Member-only story
YOLOX: New Improved YOLO
An Advanced, Anchor-free, High performing YOLO detector
YOLOX is a high-performing object detector, an improvement to the existing YOLO series. YOLO series are in constant exploration of techniques to improve the object detection techniques for optimal speed and accuracy trade-off for real-time applications.

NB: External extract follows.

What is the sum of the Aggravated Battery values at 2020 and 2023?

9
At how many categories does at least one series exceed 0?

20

Key features of the YOLOX object detector
- Anchor-free detectors significantly reduce the number of design parameters
- A decoupled head for classification, regression, and localization improves the convergence speed
- SimOTA advanced label assignment strategy reduces training time and avoids additional solver hyperparameters
- Strong data augmentations like MixUp and Mosiac to boost YOLOX performance
Speed-accuracy trade-off of different object detector models and Size-accuracy curve of lite object detector models

YOLOX Architecture
Baseline YOLOv3 Architecture
YOLOX uses YOLOv3 with Darknet53 as the baseline and a Spatial Pyramid Pooling(SPP) layer, which downsamples in Convolutional layers to get the best features in Max-Pooling layers to strengthen the feature extraction.

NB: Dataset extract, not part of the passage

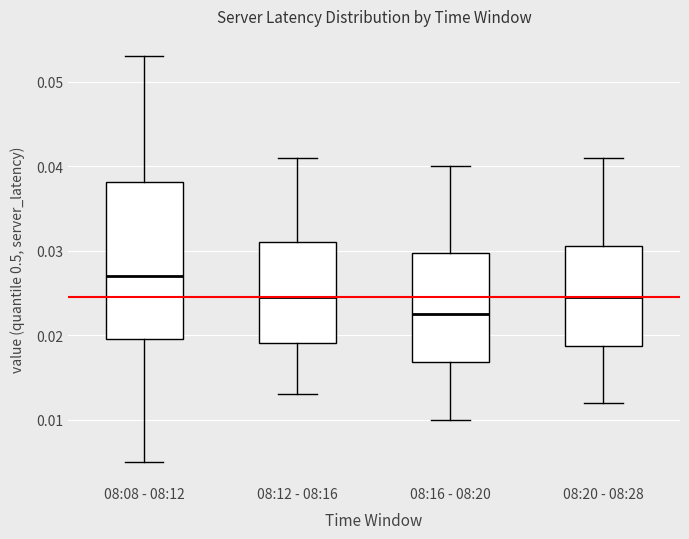

Reading left to right, transcribe this box plot: for each box, give where its median line is, the range the box spans, and where its two whiskers end, as read against the y-axis. The values are not printed on the chart, so give them approximately, as read against the axis.

08:08 - 08:12: median 0.027, box 0.020 to 0.038, whiskers 0.005 to 0.053
08:12 - 08:16: median 0.025, box 0.019 to 0.031, whiskers 0.013 to 0.041
08:16 - 08:20: median 0.023, box 0.017 to 0.030, whiskers 0.010 to 0.040
08:20 - 08:28: median 0.025, box 0.019 to 0.031, whiskers 0.012 to 0.041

An improvement in YOLOX over YOLOv3 is adding Exponential Moving Average(EMA) weight updates, cosine lr schedule, IoU loss, and IoU-aware branch.
Decoupled Head
YOLOX uses a decoupled head for classification and regression, and the IoU branch is added to the regression branch.
For each level of the FPN feature, a 256 feature channel is reduced to a 1 × 1 Convolutional layer. Then two parallel branches are added with two 3 × 3 Convolutional layers for classification and regression tasks. The IoU branch is added to the regression branch. The decoupled head significantly improves the converging speed compared to the couples head used in the YOLO series.